Probably because most of the stuff you'd find in the top search results would include the GP's name.

Just a few sentences later "Automatic tuning in Azure SQL Database also creates necessary indexes and drops unused indexes" - that's not in on-prem SQL Server.

simplyinfinity · 2024-04-14T16:32:24 1713112344

Google the name of the person you're replying to :)

radicalbyte · 2024-04-14T14:22:09 1713104529

They've had a non-automatic "query advisor" in there forever, it operated on profiling data and was highly effective.
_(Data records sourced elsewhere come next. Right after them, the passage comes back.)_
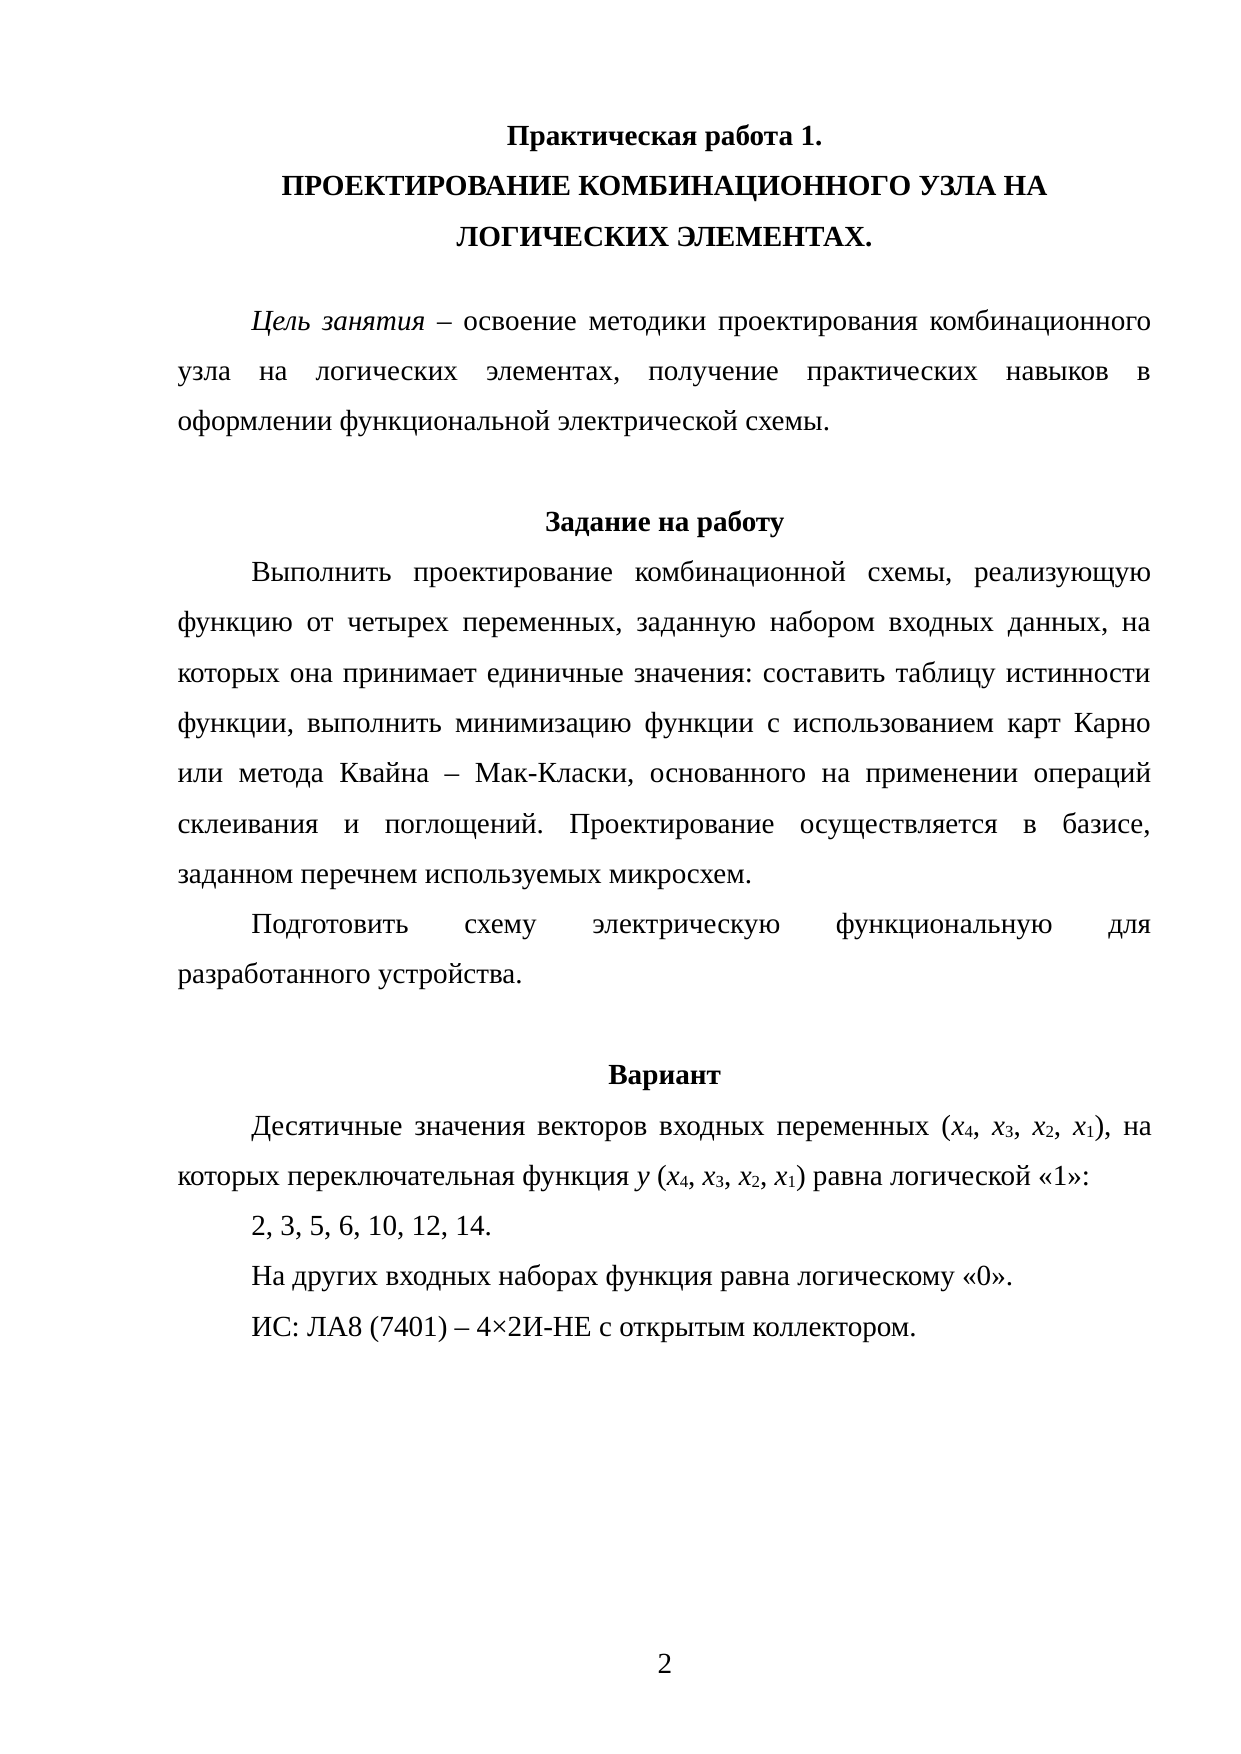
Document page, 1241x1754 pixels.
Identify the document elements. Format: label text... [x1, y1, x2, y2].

text Задание на работу [177, 504, 1152, 537]
text Выполнить проектирование комбинационной схемы, реализующую функцию от четырех переменных, заданную набором входных данных, на которых она принимает единичные значения: составить таблицу истинности функции, выполнить минимизацию функции с использованием карт Карно или метода Квайна – Мак-Класки, основанного на применении операций склеивания и поглощений. Проектирование осуществляется в базисе, заданном перечнем используемых микросхем. [177, 554, 1152, 889]
text Вариант [177, 1057, 1152, 1091]
text ПРОЕКТИРОВАНИЕ КОМБИНАЦИОННОГО УЗЛА НА ЛОГИЧЕСКИХ ЭЛЕМЕНТАХ. [177, 168, 1152, 252]
text Десятичные значения векторов входных переменных (x4, xЗ, x2, x1), на которых переключательная функция y (x4, xЗ, x2, x1) равна логической «1»: [177, 1108, 1152, 1191]
text ИС: ЛА8 (7401) – 4×2И-НЕ с открытым коллектором. [177, 1309, 1152, 1342]
text Практическая работа 1. [177, 118, 1152, 152]
text Подготовить схему электрическую функциональную для разработанного устройства. [177, 906, 1152, 990]
text Цель занятия – освоение методики проектирования комбинационного узла на логических элементах, получение практических навыков в оформлении функциональной электрической схемы. [177, 303, 1152, 437]
text 2, 3, 5, 6, 10, 12, 14. [177, 1208, 1152, 1242]
text На других входных наборах функция равна логическому «0». [177, 1258, 1152, 1292]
taspeotis · 2024-04-14T14:05:33 1713103533

That’s an Azure SQL thing, not MSSQL.

ComodoHacker · 2024-04-14T05:53:50 1713074030

Big Guys do this. For big bucks, of course.

tuwtuwtuwtuw · 2024-04-14T05:56:45 1713074205

> big bucks

You get that feature in Azure SQL Database for $5/month.

GordonS · 2024-04-14T17:12:46 1713114766

I might be misremembering, but IIRC RavenDB does this (it's a commercial document DB, written in C#).

ed_balls · 2024-04-14T17:12:20 1713114740

Default DB for App Engine (NDB) has this feature. Implicit indexes are tad annoying.